WITH id(g) as id, collect(move) as moves, g
WITH id, moves, size(moves) as total, g
WHERE total >= 10
SET g.movesAsColl = moves[0..10]

Similarity algorithm need a numeric collection, so now I need one more step to convert moves like “e4”, “Nf6” into numbers (id code of move).

MATCH (g:Game)
UNWIND g.movesAsColl as move
WITH collect(move) as moves
WITH apoc.coll.toSet(moves) as result
MATCH (g:Game)
UNWIND g.movesAsColl as move
WITH { code: apoc.coll.indexOf(result, move), move: move } as item, g
WITH collect(item.code) as codes, g
SET g.movesAsCodes = codes

Now game nodes ready to be measured on similarity condition. I set WHERE condition to look at similarity between 0.5 and 1.

MATCH (g1:Game)
MATCH (g2:Game)
WHERE id(g1) <> id(g2)
WITH g1, g2, algo.similarity.jaccard(g1.movesAsCodes, g2.movesAsCodes) AS similarity
WHERE similarity > 0.5 AND similarity < 1 AND g1.opening <> g2.opening
RETURN g1.opening, g1.movesAsColl, g2.opening, g2.movesAsColl, similarity
ORDER BY similarity DESC
LIMIT 10

For this subgroup, you can see, that it gives me much more clarity, that the position on board is similar. Even when opening is different as it is not match the original moves sequence. Position is both games still very close to each other. This is really cool. Save similarity as relationship:

MATCH (g1:Game)
MATCH (g2:Game)
WHERE id(g1) <> id(g2)
WITH g1, g2, algo.similarity.jaccard(g1.movesAsCodes, g2.movesAsCodes) AS similarity
WHERE similarity > 0.5
MERGE (g1)-[:SIMILAR_TO { weight: similarity }]->(g2)
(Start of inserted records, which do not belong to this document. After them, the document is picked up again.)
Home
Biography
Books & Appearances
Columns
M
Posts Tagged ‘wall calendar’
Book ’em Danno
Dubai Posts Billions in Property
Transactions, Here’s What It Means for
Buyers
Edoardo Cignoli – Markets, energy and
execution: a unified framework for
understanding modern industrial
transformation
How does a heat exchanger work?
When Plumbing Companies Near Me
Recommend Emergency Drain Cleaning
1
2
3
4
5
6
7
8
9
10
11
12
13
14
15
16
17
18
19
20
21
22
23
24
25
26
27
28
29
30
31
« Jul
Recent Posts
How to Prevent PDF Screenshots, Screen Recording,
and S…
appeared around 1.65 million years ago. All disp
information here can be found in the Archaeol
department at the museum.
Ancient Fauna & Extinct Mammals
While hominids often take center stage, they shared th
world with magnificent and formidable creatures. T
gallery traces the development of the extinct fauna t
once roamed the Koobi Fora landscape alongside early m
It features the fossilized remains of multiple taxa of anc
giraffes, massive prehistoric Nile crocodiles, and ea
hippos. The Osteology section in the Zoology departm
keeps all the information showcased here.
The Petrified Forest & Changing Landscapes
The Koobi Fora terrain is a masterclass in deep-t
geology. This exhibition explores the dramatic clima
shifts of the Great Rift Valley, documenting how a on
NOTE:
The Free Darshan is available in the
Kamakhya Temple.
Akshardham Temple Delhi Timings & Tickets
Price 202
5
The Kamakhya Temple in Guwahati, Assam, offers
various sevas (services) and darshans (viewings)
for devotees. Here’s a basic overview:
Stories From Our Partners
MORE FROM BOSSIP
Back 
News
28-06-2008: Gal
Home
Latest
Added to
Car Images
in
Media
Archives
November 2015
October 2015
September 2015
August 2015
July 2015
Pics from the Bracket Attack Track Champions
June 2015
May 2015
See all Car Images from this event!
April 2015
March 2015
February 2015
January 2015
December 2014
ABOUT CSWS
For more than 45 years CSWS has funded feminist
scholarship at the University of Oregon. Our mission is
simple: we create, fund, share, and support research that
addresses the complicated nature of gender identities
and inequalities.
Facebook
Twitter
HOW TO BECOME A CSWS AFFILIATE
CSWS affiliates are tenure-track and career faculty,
Now, I can recalculate my win stats based on similarity, must be wider than matching by opening name. Results by matching of first 10 moves.

MATCH (g:Game)-[s:SIMILAR_TO]-()
WHERE s.weight > 0.5
AND (g.whiteUser = "vladbatushkov" AND g.whiteResult = "win") OR (g.blackUser = "vladbatushkov" AND g.blackResult = "win")
WITH id(g) as id, s.weight as weight, g.opening as opening
WITH { wins: collect(id), openings: collect(opening), weight: weight } as item
RETURN item.weight as similarity, size(apoc.coll.toSet(item.wins)) as totalWins, apoc.coll.toSet(item.openings) as includesOpenings

Resume

Chess analysis is interesting and hard. I spand whole evening on discovering similarity of “opening”. But I have more ideas now to discover. For example, would be awesome to wirte a query, that can predict how good my current position is. It also would be wonderful to ask for suggestion for the next move. Not a blunder one, for sure, but a good move.

So, I will continue investigate this topic and improve my current results in the nearest future. Look for Updates of this article or maybe a new article on this cool topic.